Peter Clines – 14 (Book Review)

14 cover

14 – Peter Clines

Nate Tucker’s inexpensive new LA apartment seems too good to be true, but it also comes with a lot of quirks. Several doors are heavily padlocked, one unit has a reputation for suicides, and the cockroaches are actually mutated. Despite the building manager’s threats, Nate soon finds himself obsessing over these mysteries, putting his job (and possibly more) at risk. This is the set-up of Peter Cline’s novel 14.

14 is an enjoyable page-turner, though the journeyman writing keeps it from ever becoming engrossing. Cline’s descriptions get hung up on details about the way an item is laid out or a person performs a simple task. It’s never bad, but it often keeps things from flowing smoothly. If this book engrosses you, it will be because of all the twists and secrets, not because you get lost in the prose. Similarly, the quantity and variety of the oddities can be a little hard to accept, as are some lucky coincidences that keep Nate’s investigation moving forward. (Strangely, though, some of the later things he uncovers are huge, and don’t actually rely on him following the trail of breadcrumbs that led him through the first half.) The characters are quirky, even by LA standards, and though the book promises that they have secrets, it’s more that they all have exactly the right skill sets to move the plot forward.

Still, Clines’ gifts lie in the plotting, and the story definitely progresses smoothly while raising the stakes and ensuring that new details are uncovered frequently.
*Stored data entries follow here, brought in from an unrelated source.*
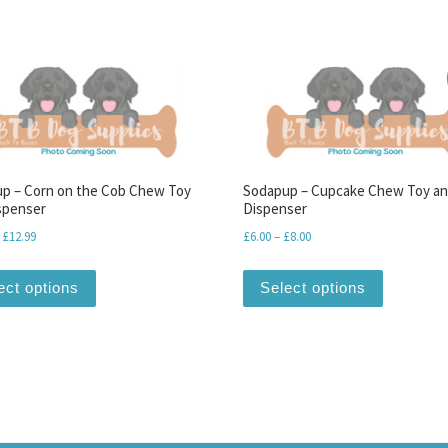
p – Corn on the Cob Chew Toy
Sodapup – Cupcake Chew Toy a
spenser
Dispenser
Price range: £10.99 through £12.99
Price range: £6.00 throug
£
12.99
£
6.00
–
£
8.00
This product has multiple variants. The options may be
This produ
ect options
Select options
Most chapters are a few pages each, with cliff-hanger endings, making it easy to read. (These chapter breaks feel a little forced once you realize that they are consistently placed after surprises instead of at logical breaks in the action. Conversations are often split between two chapters so that one chapter can end with a surprise revelation, but then a major scene change will fall in the middle of the following chapter.)

Strangely, I appreciated 14 as a mystery-thriller novel, but Clines intended it to be a horror novel. It does seem a little creepy at the start, because it is scary to think of moving into a new building where you might not be safe, but that aspect quickly fades away once it takes on the structure of an investigation. Nate and his new friends follow patterns that seem safe and formulaic, in which pieces come together and curiosity is rewarded. This is the stuff of comfortable thrillers, not horror novels. Bad things happen to people, but they’re at the points in the plot where someone should be expected to pay a price. The big reveals late in the story do have some trappings of the horror genre, but by that time, my thought was just “I wonder how the intrepid gang will get out of this!” Had it been a horror story, I would have been wondering if they were going to get out of it.

14 is never as clever or original as it apparently intends to be, but it’s a fun genre exercise. This was one of the three books I was recently reading simultaneously for my book clubs, and it was often the one I was most eager to come back to. On the other hand, when it ended I didn’t feel any need to keep thinking about the story or to look into the author’s other works.